HYA e.a. (Motivation des autorisations des écoutes téléphoniques)
Hof van Justitie van de Europese Unie, 16 februari 2023
ECLI:EU:C:2023:102

HYA e.a. (HvJ EU, C-349/21) – Het gebruiken van modelteksten in rechterlijke machtigingsbeschikkingen tijdens de opsporingsfase

1. De beklaagden in de onderhavige zaak zijn drie medewerkers van de grenspolitie, werkzaam op de luchthaven van Sofia, en twee andere personen. Zij zijn aangehouden en worden vervolgd voor het plegen van (wat naar Nederlands recht) mensenhandel (wordt genoemd). Tezamen zouden deze vijf personen een criminele organisatie vormen die ten doel had derdelanders het grondgebied van Bulgarije binnen te smokkelen.
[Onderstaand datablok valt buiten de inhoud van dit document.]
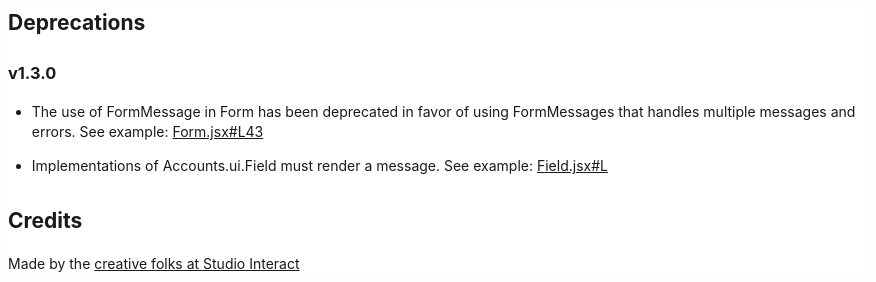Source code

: ## Deprecations

### v1.3.0
* The use of FormMessage in Form has been deprecated in favor of using
FormMessages that handles multiple messages and errors.
See example: [Form.jsx#L43](imports/ui/components/Form.jsx#L43)

* Implementations of Accounts.ui.Field must render a message.
See example: [Field.jsx#L](imports/ui/components/Field.jsx#L64-L67)

## Credits

Made by the [creative folks at Studio Interact](http://studiointeract.com)
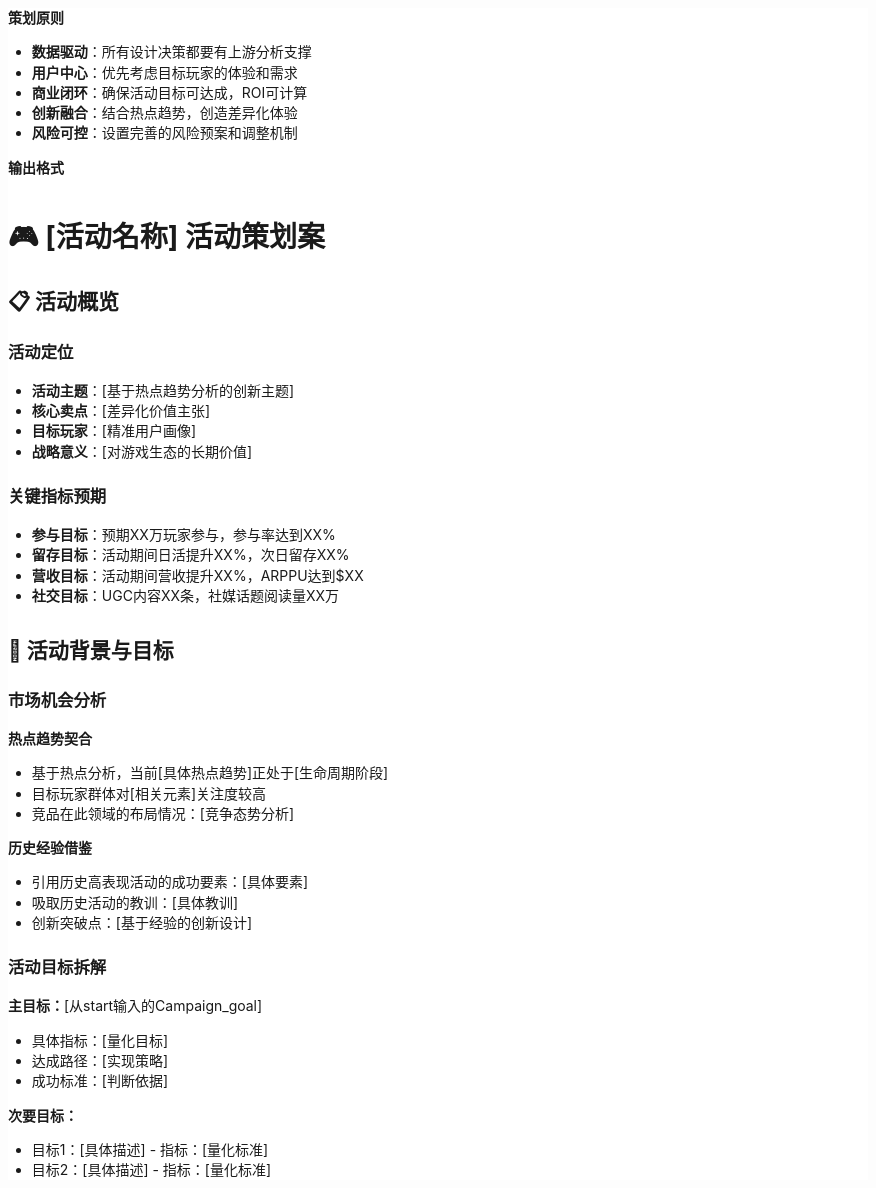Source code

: **策划原则**
* **数据驱动**：所有设计决策都要有上游分析支撑
* **用户中心**：优先考虑目标玩家的体验和需求
* **商业闭环**：确保活动目标可达成，ROI可计算
* **创新融合**：结合热点趋势，创造差异化体验
* **风险可控**：设置完善的风险预案和调整机制

**输出格式**
# 🎮 [活动名称] 活动策划案

## 📋 活动概览

### 活动定位
* **活动主题**：[基于热点趋势分析的创新主题]
* **核心卖点**：[差异化价值主张]
* **目标玩家**：[精准用户画像]
* **战略意义**：[对游戏生态的长期价值]

### 关键指标预期
* **参与目标**：预期XX万玩家参与，参与率达到XX%
* **留存目标**：活动期间日活提升XX%，次日留存XX%
* **营收目标**：活动期间营收提升XX%，ARPPU达到$XX
* **社交目标**：UGC内容XX条，社媒话题阅读量XX万



## 🎯 活动背景与目标

### 市场机会分析
**热点趋势契合**
* 基于热点分析，当前[具体热点趋势]正处于[生命周期阶段]
* 目标玩家群体对[相关元素]关注度较高
* 竞品在此领域的布局情况：[竞争态势分析]

**历史经验借鉴**
* 引用历史高表现活动的成功要素：[具体要素]
* 吸取历史活动的教训：[具体教训]
* 创新突破点：[基于经验的创新设计]

### 活动目标拆解
**主目标：**[从start输入的Campaign_goal]
* 具体指标：[量化目标]
* 达成路径：[实现策略]
* 成功标准：[判断依据]

**次要目标：**
* 目标1：[具体描述] - 指标：[量化标准]
* 目标2：[具体描述] - 指标：[量化标准]

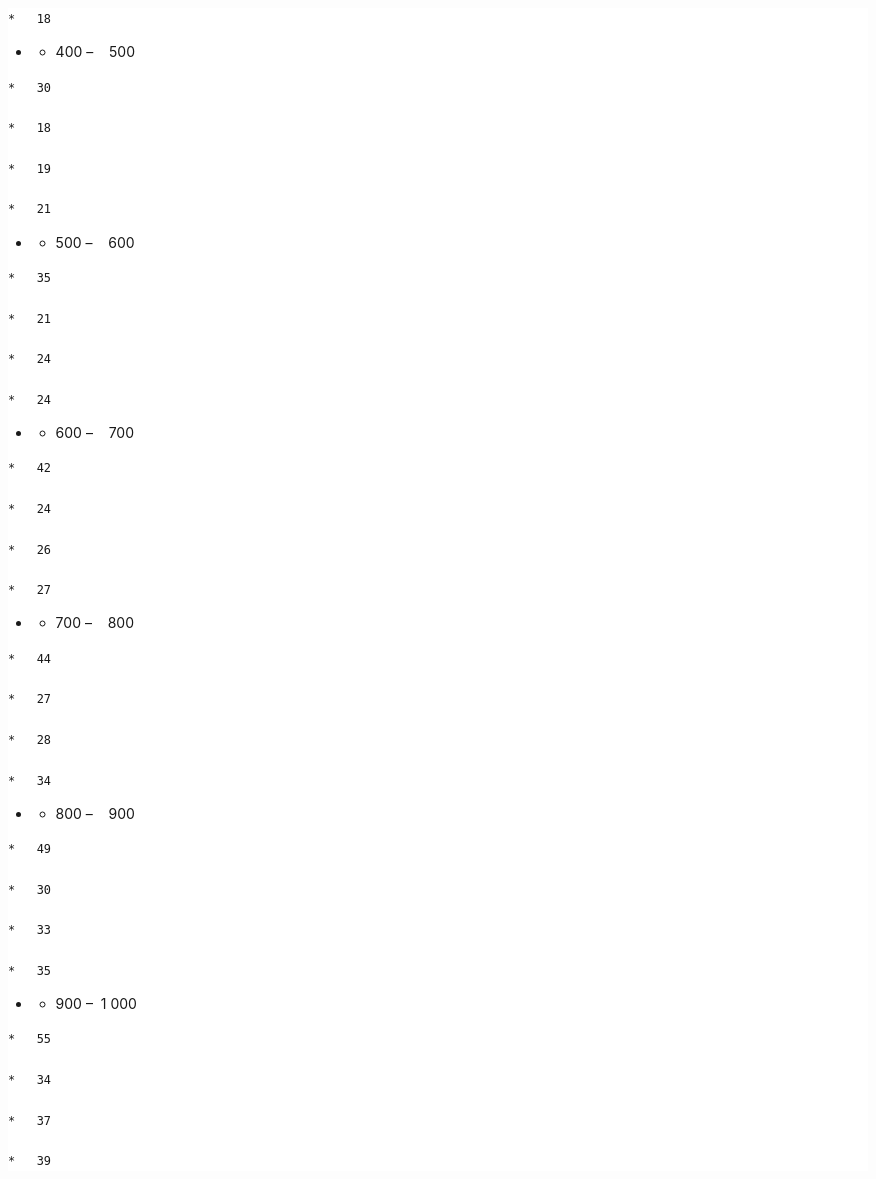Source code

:     *   18


*    *   400 –    500

    *   30

    *   18

    *   19

    *   21


*    *   500 –    600

    *   35

    *   21

    *   24

    *   24


*    *   600 –    700

    *   42

    *   24

    *   26

    *   27


*    *   700 –    800

    *   44

    *   27

    *   28

    *   34


*    *   800 –    900

    *   49

    *   30

    *   33

    *   35


*    *   900 –  1 000

    *   55

    *   34

    *   37

    *   39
Het bewijs daarvoor bestaat eigenlijk uit twee categorieën bewijsmiddelen: (i) uitingen van de verdachten, doordat hun telefoongesprekken zijn afgeluisterd; en (ii) getuigenverklaringen à charge van de derdelanders c.q. slachtoffers[1]. In het onderhavige arrest staat de rechtmatigheid van de telefoontap centraal. De verwijzende rechter stelt daarover een afgebakende prejudiciële vraag: als de rechter in de machtigingsbeschikking voor de telefoontap een vooraf opgestelde standaardtekst gebruikt, is dat dan in overeenstemming met Richtlijn 2002/58 (Richtlijn betreffende privacy en elektronische communicatie)?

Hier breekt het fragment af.